What you need to do:
(a) According to the passage on PCI versus CABG, how many patients did the FREEDOM trial randomize?
(b) Write out the passage on PCI versus CABG, starting with "PCI without on" and going on through "without on-site surgery.".

------ Quoted passage ------

PCI without on site CABG
The Atlantic CPORT investigators randomized, [23] in a non-inferiority design, nearly 19,000 patients undergoing PCI to a hospital with or without on-site surgery in a ratio of. Six-week mortality was virtually identical (1.0 vs. 0.9%) and 9-month MACE were also similar (11.2 vs. 12.1%); however, target vessel revascularization (TVR) was higher without on-site surgery (6.5 vs. 5.4%, P ¼ 0.01). This difference was seen regardless of the definition of TVR and regardless of stent type and may reflect a more conservative approach or a lower initial success rate without on-site surgery.
Multi vessel disease
The FREEDOM trial randomized 1900 diabetic patients with multi-vessel disease to PCI using drug-eluting stents (DESs) vs. CABG. At 5 years, the primary outcome of death, MI, or cerebrovascular accident occurred more commonly in the PCI group (26.6 vs. 18.7%,P = 0.005). The benefit of CABG was driven by differences in rates of both MI (P < 0.001) and death from any cause (P = 0.049). However, stroke was more frequent in the CABG group (5-year rates of 2.4% in PCI Vs 5.2% with CABG). Hence, patients with diabetes and advanced coronary artery disease, CABG should definitely offered to as a first line therapy. [24]
In the SYNTAX trial, investigators compared PCI to CABG in patients with left main or three-vessel CAD. The previously reported 1-year results showed similar rates of death and MI with both procedures, more strokes with CABG, and more repeat revascularization procedures with PCI. [25] The recently presented 5 year results of SYNTAX study demonstrate that outcomes were similar with coronary artery bypass grafting and percutaneous coronary intervention in the lowest tertile of SYNTAX score, whereas CABG outcomes were superior in the highest tertile. Longer follow-up now suggests that CABG beats PCI in the intermediate-risk group as well. [26]
However, a meta-analysis of 19 randomized trials of over 10,000 patients found a 30-day rate of stroke of 1.2% after CABG and 0.34% after PCI (P = 0.0001). This equates to an excess of seven strokes for every 1000 patients treated with CABG rather than PCI. Similar results were observed after a median follow-up of 1 year and in an analysis of nearly 34,000 patients from 27 observational studies. [27]
Stents
In primary PCI, drug-eluting stents (DES) reduce the risk of repeated TVR, compared with bare-metal stents (BMS). [28] There have been concerns about increased risks of very late stent thrombosis and reinfarction with DES, compared to BMS. However, HORIZONS AMI a randomized study of DES versus. BMS in STEMI patients, did not reveal any safety concerns, whereas a consistent reduction of restenosis and unplanned repeat revascularization was found after DES implantation even on long-term follow up. [29] An issue with the routine use of DES in this setting is that it is often difficult to determine reliably the ability of patients to comply with or tolerate the protracted use of dual antiplatelet therapy (DAPT).

------ Information supplied ------

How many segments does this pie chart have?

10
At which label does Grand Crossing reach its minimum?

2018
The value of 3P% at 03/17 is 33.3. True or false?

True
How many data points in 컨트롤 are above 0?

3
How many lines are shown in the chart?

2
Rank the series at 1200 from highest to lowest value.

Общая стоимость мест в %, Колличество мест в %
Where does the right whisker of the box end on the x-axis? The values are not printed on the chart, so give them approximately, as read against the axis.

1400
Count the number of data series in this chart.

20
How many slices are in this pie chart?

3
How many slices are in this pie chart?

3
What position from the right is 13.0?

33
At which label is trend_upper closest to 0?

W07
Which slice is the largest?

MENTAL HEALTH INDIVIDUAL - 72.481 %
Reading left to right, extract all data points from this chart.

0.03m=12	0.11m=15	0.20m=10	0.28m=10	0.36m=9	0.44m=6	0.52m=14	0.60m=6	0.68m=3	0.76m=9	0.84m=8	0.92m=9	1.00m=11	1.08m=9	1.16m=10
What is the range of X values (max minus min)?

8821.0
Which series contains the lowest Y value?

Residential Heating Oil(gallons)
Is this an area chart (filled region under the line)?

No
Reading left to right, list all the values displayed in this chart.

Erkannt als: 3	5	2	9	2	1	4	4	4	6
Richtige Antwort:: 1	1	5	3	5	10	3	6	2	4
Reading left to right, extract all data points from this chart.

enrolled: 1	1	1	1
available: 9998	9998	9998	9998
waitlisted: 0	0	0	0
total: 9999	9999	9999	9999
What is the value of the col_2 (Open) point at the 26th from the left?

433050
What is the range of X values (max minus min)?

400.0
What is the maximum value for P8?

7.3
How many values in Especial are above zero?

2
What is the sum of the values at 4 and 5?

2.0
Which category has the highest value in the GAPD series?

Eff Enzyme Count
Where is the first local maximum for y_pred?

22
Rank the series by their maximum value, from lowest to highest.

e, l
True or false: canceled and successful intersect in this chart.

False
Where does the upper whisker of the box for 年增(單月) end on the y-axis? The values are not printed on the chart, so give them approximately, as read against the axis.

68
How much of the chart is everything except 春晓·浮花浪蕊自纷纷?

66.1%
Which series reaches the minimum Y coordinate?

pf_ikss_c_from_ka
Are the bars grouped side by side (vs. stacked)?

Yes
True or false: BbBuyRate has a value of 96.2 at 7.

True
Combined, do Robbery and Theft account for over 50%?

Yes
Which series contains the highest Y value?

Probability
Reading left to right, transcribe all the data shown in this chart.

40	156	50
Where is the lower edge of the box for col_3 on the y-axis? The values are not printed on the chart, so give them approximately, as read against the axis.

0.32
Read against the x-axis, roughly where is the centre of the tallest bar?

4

------

Results for each task:
(a) 1900 diabetic patients with multi-vessel disease.

(b)
PCI without on site CABG
The Atlantic CPORT investigators randomized, [23] in a non-inferiority design, nearly 19,000 patients undergoing PCI to a hospital with or without on-site surgery in a ratio of. Six-week mortality was virtually identical (1.0 vs. 0.9%) and 9-month MACE were also similar (11.2 vs. 12.1%); however, target vessel revascularization (TVR) was higher without on-site surgery (6.5 vs. 5.4%, P ¼ 0.01). This difference was seen regardless of the definition of TVR and regardless of stent type and may reflect a more conservative approach or a lower initial success rate without on-site surgery.